10 Wardrobe in Russia


Russia has decided to ban any clothing considered to be “EMO” as they believe that it has something to do with the teenage suicide rate, which is alarmingly high. Goth fashion is also banned and many goth and 'Emo' websites have been banned. This rule has strictly been implemented, we wonder if they have banned specific brands too?

9 Time Travel


In case you’ve got any crazy plans about going to visit your great-great grandpa back in his day (or even if you’re just thinking about redoing last Wednesday evening), you’d better make alternative plans if you’re living in China. That’s because time travelling is strictly prohibited. We’re not sure if this means that they’ve actually figured out time travel, or they think that it’s actually a thing that some of us can do. Just kidding—the ban is actually on the theme of time travel within film and television—apparently we just can’t seem to get it right, and China considers time travel something to be taken very seriously.

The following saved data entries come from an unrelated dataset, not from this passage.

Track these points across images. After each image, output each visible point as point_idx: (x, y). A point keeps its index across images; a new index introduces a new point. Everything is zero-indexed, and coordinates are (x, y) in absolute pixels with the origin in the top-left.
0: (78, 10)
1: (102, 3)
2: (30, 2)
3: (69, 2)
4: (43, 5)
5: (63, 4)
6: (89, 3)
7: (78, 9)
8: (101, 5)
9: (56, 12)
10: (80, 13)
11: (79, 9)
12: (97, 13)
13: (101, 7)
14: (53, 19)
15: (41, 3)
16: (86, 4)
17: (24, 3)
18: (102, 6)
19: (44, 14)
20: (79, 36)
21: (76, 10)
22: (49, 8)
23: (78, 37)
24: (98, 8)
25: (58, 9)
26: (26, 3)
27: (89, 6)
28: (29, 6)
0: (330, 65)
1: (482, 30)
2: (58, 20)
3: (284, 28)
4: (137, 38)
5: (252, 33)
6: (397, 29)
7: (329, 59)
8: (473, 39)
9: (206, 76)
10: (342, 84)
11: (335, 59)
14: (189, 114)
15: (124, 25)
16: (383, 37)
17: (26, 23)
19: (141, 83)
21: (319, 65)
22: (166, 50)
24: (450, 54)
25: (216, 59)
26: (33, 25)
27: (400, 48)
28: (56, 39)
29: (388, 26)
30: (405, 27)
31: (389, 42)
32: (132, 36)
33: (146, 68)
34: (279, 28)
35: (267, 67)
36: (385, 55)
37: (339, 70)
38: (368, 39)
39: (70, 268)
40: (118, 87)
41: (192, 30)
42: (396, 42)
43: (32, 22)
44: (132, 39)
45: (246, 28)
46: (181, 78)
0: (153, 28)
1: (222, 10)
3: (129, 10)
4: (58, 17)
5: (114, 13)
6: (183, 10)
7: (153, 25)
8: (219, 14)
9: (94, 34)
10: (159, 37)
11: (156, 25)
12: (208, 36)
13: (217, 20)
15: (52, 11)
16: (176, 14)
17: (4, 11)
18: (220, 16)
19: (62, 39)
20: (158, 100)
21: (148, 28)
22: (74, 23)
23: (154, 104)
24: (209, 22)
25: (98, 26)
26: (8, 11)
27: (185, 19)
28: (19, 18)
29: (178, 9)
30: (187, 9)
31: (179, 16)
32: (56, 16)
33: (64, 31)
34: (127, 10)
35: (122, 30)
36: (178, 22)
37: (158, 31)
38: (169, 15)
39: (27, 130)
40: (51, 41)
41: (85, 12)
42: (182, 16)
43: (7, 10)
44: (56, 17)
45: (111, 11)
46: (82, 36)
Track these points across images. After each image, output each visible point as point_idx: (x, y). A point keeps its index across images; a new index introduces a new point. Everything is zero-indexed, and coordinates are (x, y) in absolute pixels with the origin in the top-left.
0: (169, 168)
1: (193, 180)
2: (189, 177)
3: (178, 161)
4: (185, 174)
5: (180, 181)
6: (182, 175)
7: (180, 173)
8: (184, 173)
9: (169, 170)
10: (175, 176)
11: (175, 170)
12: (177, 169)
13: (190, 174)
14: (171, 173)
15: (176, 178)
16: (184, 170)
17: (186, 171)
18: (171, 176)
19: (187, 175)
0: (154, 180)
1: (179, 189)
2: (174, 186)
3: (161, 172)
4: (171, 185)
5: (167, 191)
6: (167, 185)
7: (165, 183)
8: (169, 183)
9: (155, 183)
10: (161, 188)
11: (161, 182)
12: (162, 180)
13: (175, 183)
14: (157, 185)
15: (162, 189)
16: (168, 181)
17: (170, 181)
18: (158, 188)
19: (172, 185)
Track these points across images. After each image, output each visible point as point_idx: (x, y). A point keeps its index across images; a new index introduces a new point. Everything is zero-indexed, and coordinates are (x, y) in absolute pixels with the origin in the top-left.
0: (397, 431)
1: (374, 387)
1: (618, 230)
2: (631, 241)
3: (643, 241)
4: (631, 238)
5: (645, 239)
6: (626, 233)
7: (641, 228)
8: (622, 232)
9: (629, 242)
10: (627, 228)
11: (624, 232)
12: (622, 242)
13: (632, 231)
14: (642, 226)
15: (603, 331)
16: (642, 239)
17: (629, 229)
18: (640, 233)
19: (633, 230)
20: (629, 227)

8 Blue Jeans in North Korea


According to various sources, blue jeans are not available in the country. Grey jeans, black jeans, no problem. But blue jeans? No. The reasoning? The color blue is too closely associated with the United States of America, which North Korea, you know…isn’t super fond of.

7 Video Games in Greece


This one sort of happened by accident. In Greece’s efforts to wipe out gambling machines (and as a result, cut down on gambling), Greece passed a law outlawing video games—meaning that you could get arrested for something as harmless as playing Pac-Man—so leave the handhelds at home. In 2000, China also passed a ban on gaming consoles, as the Chinese government thought that it encouraged laziness in the younger generations. However, apparently the XBOX One was so awesome that the ban was nixed by January of 2014.

6 Valentine’s Day in Saudi Arabia


You often hear people say " Valentine's Day is just a Hallmark holiday designed to make us spend money." Well Saudi Arabia went as far as prohibiting the sale of anything heart-shaped or red on Valentine's Day. People are prohibited from even wearing red on that day. The reason? To discourage people from dating outside of marriage.

5 Jogging


In 2014, group jogging was banned in Burundi, jogging alone is okay though. The President Pierre Nkurunziza felt as though group jogs could be a cover for subversive activities. Breaking this law is no joking matter, it can result in life imprisonment, if caught jogging in a group.

4 Scrabble in Romania


Country weekends would never be the same without the beloved game of Scrabble, which is why this next ban sounds completely crazy to us—even if we aren’t lining up to play Scrabble five nights a week (but it’s one of those games that’s comforting to think about, you know?) The reason for Romania’s ban? 1980 president Nicolae Ceausescu thought that the game represented a “subversive evil” due to being “overly intellectual.” We wonder if they banned crosswords too?

3 Bubble Gum in Singapore


We can’t really say that we disagree with this one, especially when you consider the amount of chewing gum you can find stuck to pretty much every hidden surface. Which is crazy, because it’s totally disgusting to just stick your gum on public property—using a garbage can isn’t that difficult, people. Singapore had the right idea—in 1992 they banned both the sale and importing of chewing gum in the city, for the sake of cleaner surface areas.

2 Ketchup in France


While you might be able to freely dollop ketchup across your meal in pretty much any diner across North America, France has a different idea about the tomato goo. In 2011, France went as far as to ban America’s beloved condiment from school cafeterias. The reason? The French thought the ban was necessary to conserve French cuisine.

1 Doorknobs in Vancouver


In an attempt to make buildings more accessible to the elderly, Vancouver made the decision in 2013 to ban traditional doorknobs, opting instead for lever-type handles within all new constructions. This ban also came with orders to make doorways wider. It also specified that new faucet handles come with levers—which makes sense, considering what a pain those round knobs can be. On the downside, those levers make it easy for bears to open unlocked doors. But we suppose that’s only a concern in rural areas.